Coleotechnites petulans

Scientific classification
- Kingdom: Animalia
- Phylum: Arthropoda
- Class: Insecta
- Order: Lepidoptera
- Family: Gelechiidae
- Genus: Coleotechnites
- Species: C. petulans
- Binomial name: Coleotechnites petulans (Meyrick, 1917)
- Synonyms: Hapalosaris petulans Meyrick, 1917;

= Coleotechnites petulans =

- Authority: (Meyrick, 1917)
- Synonyms: Hapalosaris petulans Meyrick, 1917

Species of moth

Coleotechnites petulans is a moth of the family Gelechiidae. It is found in Colombia, Ecuador and Peru.

The wingspan is 9–11 mm. The forewings are white, irregularly irrorated with fuscous and dark fuscous, more thinly towards the dorsum anteriorly.
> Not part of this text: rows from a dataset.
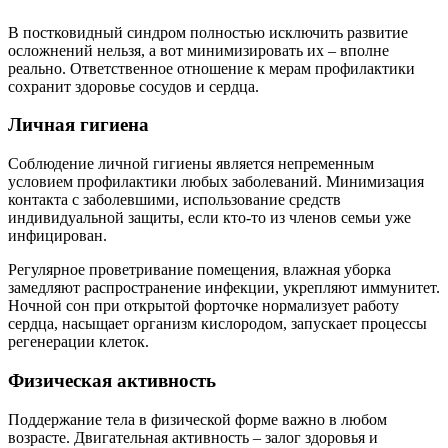
В постковидный синдром полностью исключить развитие
осложнений нельзя, а вот минимизировать их – вполне
реально. Ответственное отношение к мерам профилактики
сохранит здоровье сосудов и сердца.
Личная гигиена
Соблюдение личной гигиены является непременным
условием профилактики любых заболеваний. Минимизация
контакта с заболевшими, использование средств
индивидуальной защиты, если кто-то из членов семьи уже
инфицирован.
Регулярное проветривание помещения, влажная уборка
замедляют распространение инфекции, укрепляют иммунитет.
Ночной сон при открытой форточке нормализует работу
сердца, насыщает организм кислородом, запускает процессы
регенерации клеток.
Физическая активность
Поддержание тела в физической форме важно в любом
возрасте. Двигательная активность – залог здоровья и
There is an oblique blackish bar from the costa at one-sixth to the fold, as well as blackish spots on the costa before the middle and at two-thirds and a black subcostal dot at one-fourth. The stigmata are black, sometimes ringed with white, the plical rather obliquely before the first discal, an additional dot between the second discal and the dorsum. A small blackish spot is found on the dorsum before tornus and there are three blackish dots on the costa towards the apex, the apical area is darker-suffused. The hindwings are light grey, in males thinly scaled and whitish-tinged anteriorly.